Now that you know your audience, you can begin to adjust your site to meet their needs. In doing so, the W3C recommends that you consider four principles of universal access. In order for your site to be accessible by everyone, it must be:

  1. Perceivable, with information and design that any user can perceive. At least one of the senses must be able to perceive the content.
  2. Operable, with interfaces and navigation that any user can act on in some way or another.
  3. Understandable, with both the content and the functionality being fully understandable and intuitive for any user.
  4. Robust enough so that the content and functionality can be perceived and navigated by any technological user proxy, such as software that reads the site for the blind.

Companies, using these four principles as a rubric, can look at each individual component of their site and analyze them in terms of the disabled peoples listed above. For example, can your images be conveyed verbally by screen reader software (robust) to a blind person? Are your GUIs large enough to be clickable (operable) by an individual with severe hand tremors? Does your Flash video have alt text or subtitles so that the content can be seen (perceivable) by a deaf person? Is the text on your site clean and spaced out enough so that a dyslexic individual can more easily process it (understandable)? If any answer is no, then you know where to start.

 

3: Set up an internal process to address accessibility issues

Change Comes Regardless

The nature of websites is to change. With the exception of a very slim few, every website changes periodically – some even daily. They are updated and redesigned, and content is added and deleted. It’s important to regularly evaluate your site for accessibility barriers. Ideally, this should be done for every segment that gets added or rearranged every time it happens. Pending the size of your business, this can be impractical, but not impossible.

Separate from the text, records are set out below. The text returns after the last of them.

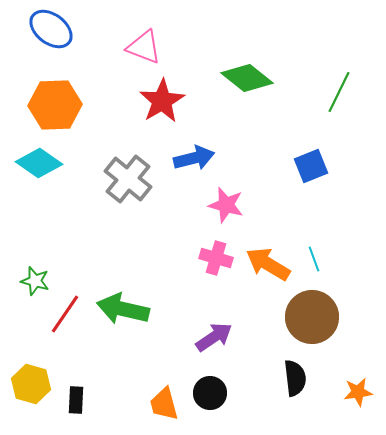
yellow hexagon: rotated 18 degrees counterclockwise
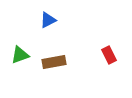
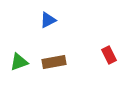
green triangle: moved 1 px left, 7 px down
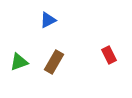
brown rectangle: rotated 50 degrees counterclockwise
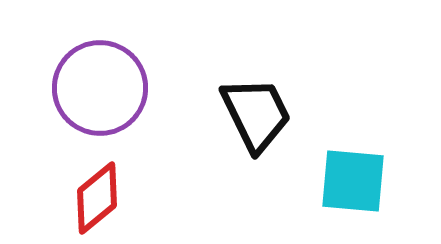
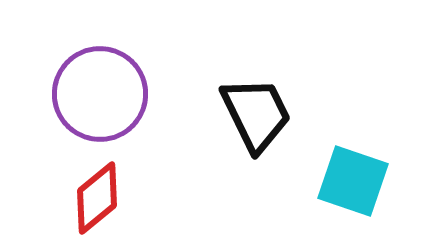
purple circle: moved 6 px down
cyan square: rotated 14 degrees clockwise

There are many published guides on web accessibility. The W3C has several for free online, but they can be long and involved. Pending your level of expertise, it could be a project in and of itself just to read these things. When you have a business to run, or even just a department to manage, it’s seldom possible to devote such time and effort into something like web accessibility.

Spend to Gain

We have already established that web accessibility can equal additional revenue for your company or business unit. Through increased traffic, increased traffic quality, a better reputation, and higher direct revenue, accessibility redesigns can boost your bottom line by as much as 17%. So if you don’t have an in-house webmaster, it is a good idea to contract a consultant to handle the evaluation for you, and to make any necessary changes uncovered during that evaluation. The fee he charges would be considered nominal in comparison to the revenue that such a redesign can generate. In addition to doing the right thing for society, you’re doing the right thing for your business.